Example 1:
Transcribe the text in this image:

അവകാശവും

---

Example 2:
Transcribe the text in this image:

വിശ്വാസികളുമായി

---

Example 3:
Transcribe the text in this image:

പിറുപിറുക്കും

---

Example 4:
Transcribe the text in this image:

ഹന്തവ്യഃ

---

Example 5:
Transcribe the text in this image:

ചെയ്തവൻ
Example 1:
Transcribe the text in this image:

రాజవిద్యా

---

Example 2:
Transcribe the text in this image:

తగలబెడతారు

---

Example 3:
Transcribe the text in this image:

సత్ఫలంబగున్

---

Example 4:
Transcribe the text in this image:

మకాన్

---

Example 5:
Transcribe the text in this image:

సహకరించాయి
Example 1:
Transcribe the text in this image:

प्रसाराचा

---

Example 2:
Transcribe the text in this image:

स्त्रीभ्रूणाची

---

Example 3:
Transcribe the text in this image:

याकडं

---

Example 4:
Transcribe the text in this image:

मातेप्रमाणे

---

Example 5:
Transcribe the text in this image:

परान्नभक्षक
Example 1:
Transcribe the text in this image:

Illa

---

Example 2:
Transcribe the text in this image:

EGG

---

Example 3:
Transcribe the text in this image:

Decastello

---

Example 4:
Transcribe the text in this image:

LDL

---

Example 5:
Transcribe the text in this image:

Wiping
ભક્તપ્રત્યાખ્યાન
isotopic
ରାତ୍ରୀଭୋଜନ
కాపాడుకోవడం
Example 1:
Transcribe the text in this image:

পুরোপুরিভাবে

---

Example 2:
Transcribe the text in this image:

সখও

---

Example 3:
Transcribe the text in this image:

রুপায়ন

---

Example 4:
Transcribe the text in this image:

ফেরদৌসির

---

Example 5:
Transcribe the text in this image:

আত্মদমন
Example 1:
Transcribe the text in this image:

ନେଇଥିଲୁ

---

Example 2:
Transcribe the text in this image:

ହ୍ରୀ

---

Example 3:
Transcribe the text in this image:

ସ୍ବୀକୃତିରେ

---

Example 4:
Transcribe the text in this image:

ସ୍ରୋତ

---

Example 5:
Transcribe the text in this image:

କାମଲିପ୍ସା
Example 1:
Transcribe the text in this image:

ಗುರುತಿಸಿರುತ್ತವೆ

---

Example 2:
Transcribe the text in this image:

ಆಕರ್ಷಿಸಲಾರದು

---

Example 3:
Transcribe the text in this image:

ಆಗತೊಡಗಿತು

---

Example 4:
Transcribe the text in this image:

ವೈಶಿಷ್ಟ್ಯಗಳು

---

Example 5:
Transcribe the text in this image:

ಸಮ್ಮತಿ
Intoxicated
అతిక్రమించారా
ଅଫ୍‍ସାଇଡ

Exercise details | Reproduce the full block of data exactly, omitting nothing.

Written solution |
Example 1:
Transcribe the text in this image:

അവകാശവും

---

Example 2:
Transcribe the text in this image:

വിശ്വാസികളുമായി

---

Example 3:
Transcribe the text in this image:

പിറുപിറുക്കും

---

Example 4:
Transcribe the text in this image:

ഹന്തവ്യഃ

---

Example 5:
Transcribe the text in this image:

ചെയ്തവൻ
Example 1:
Transcribe the text in this image:

రాజవిద్యా

---

Example 2:
Transcribe the text in this image:

తగలబెడతారు

---

Example 3:
Transcribe the text in this image:

సత్ఫలంబగున్

---

Example 4:
Transcribe the text in this image:

మకాన్

---

Example 5:
Transcribe the text in this image:

సహకరించాయి
Example 1:
Transcribe the text in this image:

प्रसाराचा

---

Example 2:
Transcribe the text in this image:

स्त्रीभ्रूणाची

---

Example 3:
Transcribe the text in this image:

याकडं

---

Example 4:
Transcribe the text in this image:

मातेप्रमाणे

---

Example 5:
Transcribe the text in this image:

परान्नभक्षक
Example 1:
Transcribe the text in this image:

Illa

---

Example 2:
Transcribe the text in this image:

EGG

---

Example 3:
Transcribe the text in this image:

Decastello

---

Example 4:
Transcribe the text in this image:

LDL

---

Example 5:
Transcribe the text in this image:

Wiping
ભક્તપ્રત્યાખ્યાન
isotopic
ରାତ୍ରୀଭୋଜନ
కాపాడుకోవడం
Example 1:
Transcribe the text in this image:

পুরোপুরিভাবে

---

Example 2:
Transcribe the text in this image:

সখও

---

Example 3:
Transcribe the text in this image:

রুপায়ন

---

Example 4:
Transcribe the text in this image:

ফেরদৌসির

---

Example 5:
Transcribe the text in this image:

আত্মদমন
Example 1:
Transcribe the text in this image:

ନେଇଥିଲୁ

---

Example 2:
Transcribe the text in this image:

ହ୍ରୀ

---

Example 3:
Transcribe the text in this image:

ସ୍ବୀକୃତିରେ

---

Example 4:
Transcribe the text in this image:

ସ୍ରୋତ

---

Example 5:
Transcribe the text in this image:

କାମଲିପ୍ସା
Example 1:
Transcribe the text in this image:

ಗುರುತಿಸಿರುತ್ತವೆ

---

Example 2:
Transcribe the text in this image:

ಆಕರ್ಷಿಸಲಾರದು

---

Example 3:
Transcribe the text in this image:

ಆಗತೊಡಗಿತು

---

Example 4:
Transcribe the text in this image:

ವೈಶಿಷ್ಟ್ಯಗಳು

---

Example 5:
Transcribe the text in this image:

ಸಮ್ಮತಿ
Intoxicated
అతిక్రమించారా
ଅଫ୍‍ସାଇଡ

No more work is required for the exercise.